Testing notes for the implementation slice:
- Extend the existing CLI suites rather than adding a new duplicate harness:
`parity_matrix.rs` for capability exclusions, `cli_data.rs` for maintenance
wrong-plane errors, `cli_schema_config.rs` for `graphs list` / help behavior,
and `system_local.rs` for `--server` / operator-targeting edge cases.
- Pin the new wrong-plane error strings deliberately. This RFC is intentionally
replacing accidental `Omnigraph::open` strings with stable capability errors,
and those strings become observable behavior.
**Resolution (accepted):** captured as the *Test plan* section.
## Verification comments (Codex, 2026-06-13)
Follow-up verification against the current CLI/server code found a few
remaining current-state nits. These are doc-shape issues, not objections to the
proposal:
1. **Current-state table overstates `graphs list`.** The table under *Current
state of affairs* still lists `graphs list` with data verbs that reach the
graph by embedded engine or HTTP. Current code routes it through `GraphClient`
only to share the resolver, but the embedded arm fails loudly; the later
RFC text correctly says remote today / embedded-cluster later. Make the
current-state row match that.
**Resolution (accepted):** the Data row now marks `graphs list` **remote-only
today**, with a note that it rides `GraphClient` only to share the resolver.

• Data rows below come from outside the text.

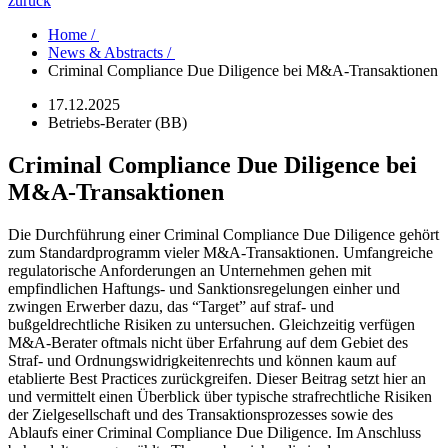
zurück
Home /
News & Abstracts /
Criminal Compliance Due Diligence bei M&A-Transaktionen
17.12.2025
Betriebs-Berater (BB)
Criminal Compliance Due Diligence bei
M&A-Transaktionen
Die Durchführung einer Criminal Compliance Due Diligence gehört
zum Standardprogramm vieler M&A-Transaktionen. Umfangreiche
regulatorische Anforderungen an Unternehmen gehen mit
empfindlichen Haftungs- und Sanktionsregelungen einher und
zwingen Erwerber dazu, das “Target” auf straf- und
bußgeldrechtliche Risiken zu untersuchen. Gleichzeitig verfügen
M&A-Berater oftmals nicht über Erfahrung auf dem Gebiet des
Straf- und Ordnungswidrigkeitenrechts und können kaum auf
etablierte Best Practices zurückgreifen. Dieser Beitrag setzt hier an
und vermittelt einen Überblick über typische strafrechtliche Risiken
der Zielgesellschaft und des Transaktionsprozesses sowie des
Ablaufs einer Criminal Compliance Due Diligence. Im Anschluss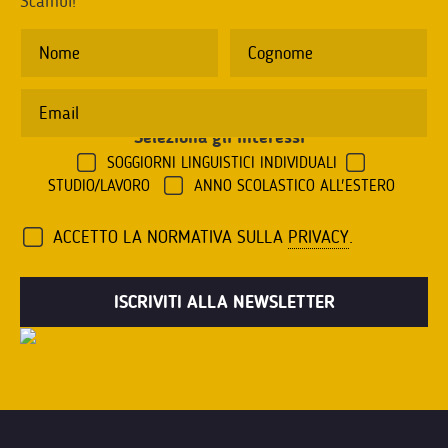
Scambi!
Seleziona gli interessi
*
SOGGIORNI LINGUISTICI INDIVIDUALI
STUDIO/LAVORO
ANNO SCOLASTICO ALL'ESTERO
ACCETTO LA NORMATIVA SULLA
PRIVACY
.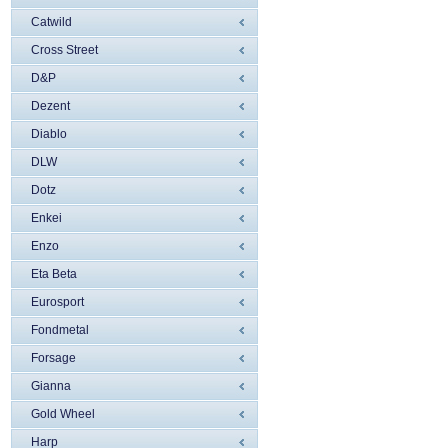
Catwild
Cross Street
D&P
Dezent
Diablo
DLW
Dotz
Enkei
Enzo
Eta Beta
Eurosport
Fondmetal
Forsage
Gianna
Gold Wheel
Harp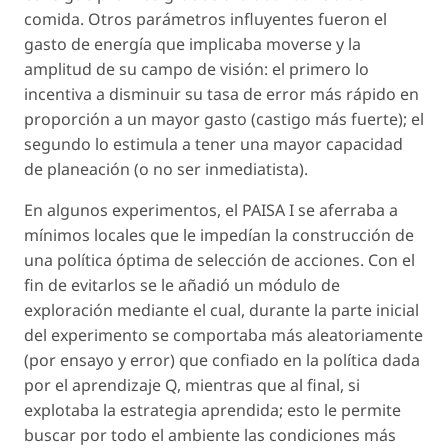
comida. Otros parámetros influyentes fueron el
gasto de energía que implicaba moverse y la
amplitud de su campo de visión: el primero lo
incentiva a disminuir su tasa de error más rápido en
proporción a un mayor gasto (castigo más fuerte); el
segundo lo estimula a tener una mayor capacidad
de planeación (o no ser inmediatista).
En algunos experimentos, el PAISA I se aferraba a
mínimos locales que le impedían la construcción de
una política óptima de selección de acciones. Con el
fin de evitarlos se le añadió un módulo de
exploración mediante el cual, durante la parte inicial
del experimento se comportaba más aleatoriamente
(por ensayo y error) que confiado en la política dada
por el aprendizaje Q, mientras que al final, si
explotaba la estrategia aprendida; esto le permite
buscar por todo el ambiente las condiciones más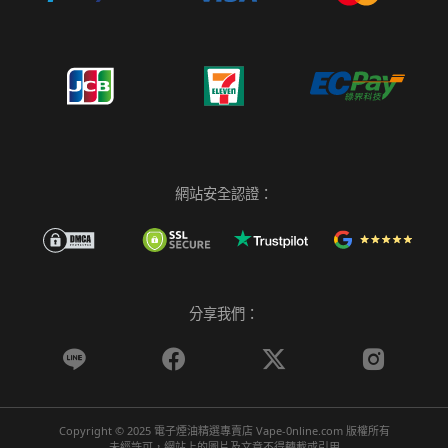
網站安全認證：
分享我們：




Copyright © 2025 電子煙油精選專賣店 Vape-0nline.com 版權所有
未經許可，網站上的圖片及文章不得轉載或引用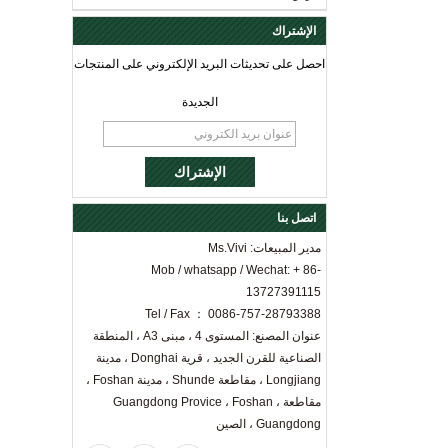
الإشتراك
احصل على تحديثات البريد الإلكتروني على المنتجات
الجديدة
اتصل بنا
مدير المبيعات: Ms.Vivi
Mob / whatsapp / Wechat: + 86-
13727391115
Tel / Fax ： 0086-757-28793388
عنوان المصنع: المستوى 4 ، مبنى A3 ، المنطقة
الصناعية للقرن الجديد ، قرية Donghai ، مدينة
Longjiang ، مقاطعة Shunde ، مدينة Foshan ،
مقاطعة Guangdong Provice ، Foshan ،
Guangdong ، الصين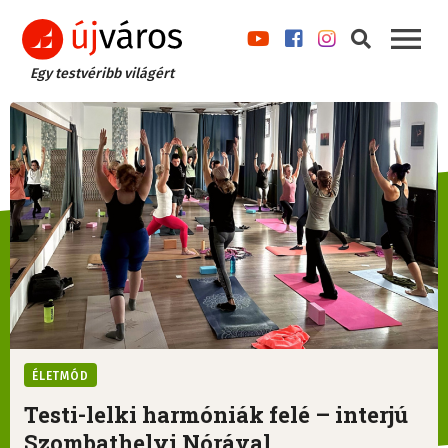
Egy testvéribb világért
ÉLETMÓD
Testi-lelki harmóniák felé – interjú
Szombathelyi Nórával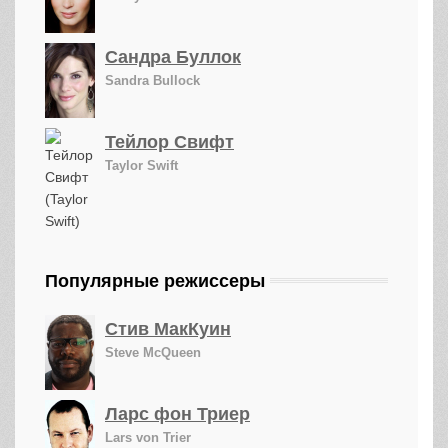
Сандра Буллок
Sandra Bullock
Тейлор Свифт
Taylor Swift
Популярные режиссеры
Стив МакКуин
Steve McQueen
Ларс фон Триер
Lars von Trier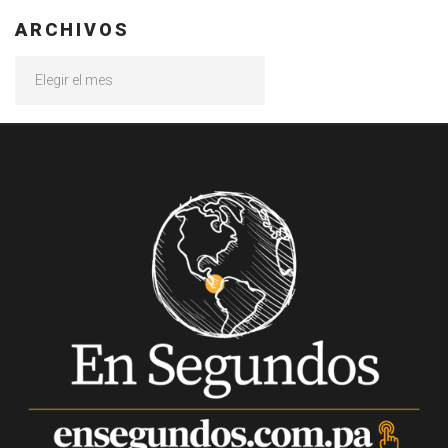
ARCHIVOS
Archivos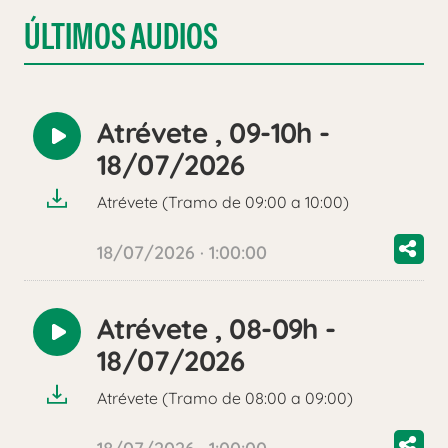
ÚLTIMOS AUDIOS
Atrévete , 09-10h -
Reproducir
18/07/2026
audio
Atrévete (Tramo de 09:00 a 10:00)
18/07/2026 · 1:00:00
Atrévete , 08-09h -
Reproducir
18/07/2026
audio
Atrévete (Tramo de 08:00 a 09:00)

2. **Current-state table overstates `init` addressing.** `init` is grouped with
maintenance verbs whose addressing surface is positional URI or `--target`.

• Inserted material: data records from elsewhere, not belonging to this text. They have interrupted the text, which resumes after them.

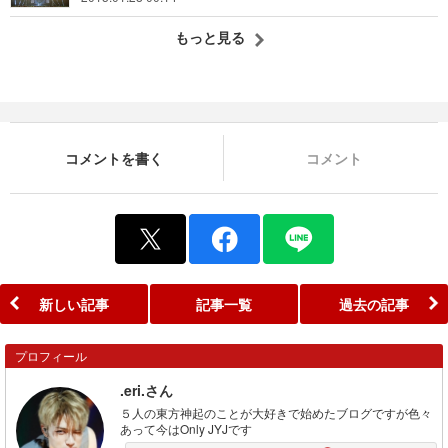
もっと見る
コメントを書く
コメント
新しい記事
記事一覧
過去の記事
プロフィール
.eri.さん
５人の東方神起のことが大好きで始めたブログですが色々
あって今はOnly JYJです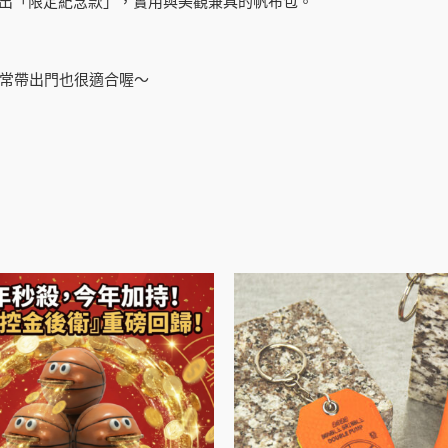
特別推出「限定紀念款」，實用與美觀兼具的帆布包。
常帶出門也很適合喔～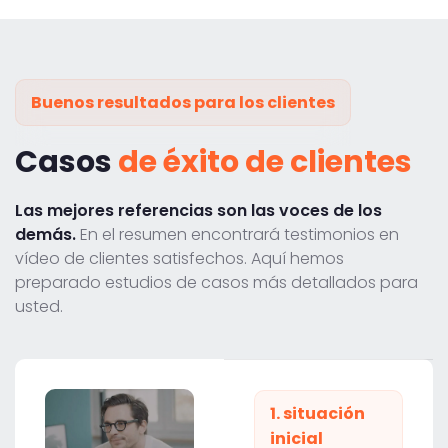
Buenos resultados para los clientes
Casos
de éxito de clientes
Las mejores referencias son las voces de los
demás.
En el resumen encontrará testimonios en
vídeo de clientes satisfechos. Aquí hemos
preparado estudios de casos más detallados para
usted.
1. situación
inicial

Current `init` only accepts a required positional URI and has no `--target`
or config path. The proposal can add that capability, but the current-state
table should not describe it as already present.

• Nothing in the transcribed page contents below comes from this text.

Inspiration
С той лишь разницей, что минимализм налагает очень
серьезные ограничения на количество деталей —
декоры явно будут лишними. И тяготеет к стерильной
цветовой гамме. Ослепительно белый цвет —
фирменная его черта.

**Resolution (accepted):** the Storage row now calls out that `init` takes
**only a required positional URI** today (no `--target`); adding `--target` to
`init` is part of the proposal, entangled with the `init`→`cluster apply`
signpost, not current state.
3. **`apply_server_flag` call-site count is stale.** The text says data verbs
resolve `--server prod --graph knowledge` through `apply_server_flag` at
16 call sites. Current code has the fork collapsed: data verbs call
`GraphClient::resolve*`, and only the two `GraphClient` factories call
`apply_server_flag`. Rephrase the verified fact around `GraphClient`, not
the old pre-collapse call-site count.
**Resolution (accepted):** validated-fact #1 now describes the post-collapse
reality (`GraphClient::resolve*`; the two factories call `apply_server_flag`),
dropping the stale count.
4. **`--cluster <dir> --graph <id>` collides with today's global `--graph`
semantics.** The target ergonomics section proposes that flag shape for
maintenance, but current `--graph` is a global flag that requires
`--server` and appends `/graphs/<id>` to a remote server URL. Either choose
a separate cluster-maintenance graph flag shape, or call out the clap/global
flag migration explicitly as part of the implementation.
**Resolution (accepted):** the *Authority rule* now carries a flag-shape
caveat — the cluster-managed resolver (and its flag shape, e.g.
`--cluster-graph` vs a `--graph` migration) is **deferred to a later slice**;
the operator/legacy `--target` path lands first. The illustrative
`--cluster <dir> --graph <id>` spelling is marked as not-final.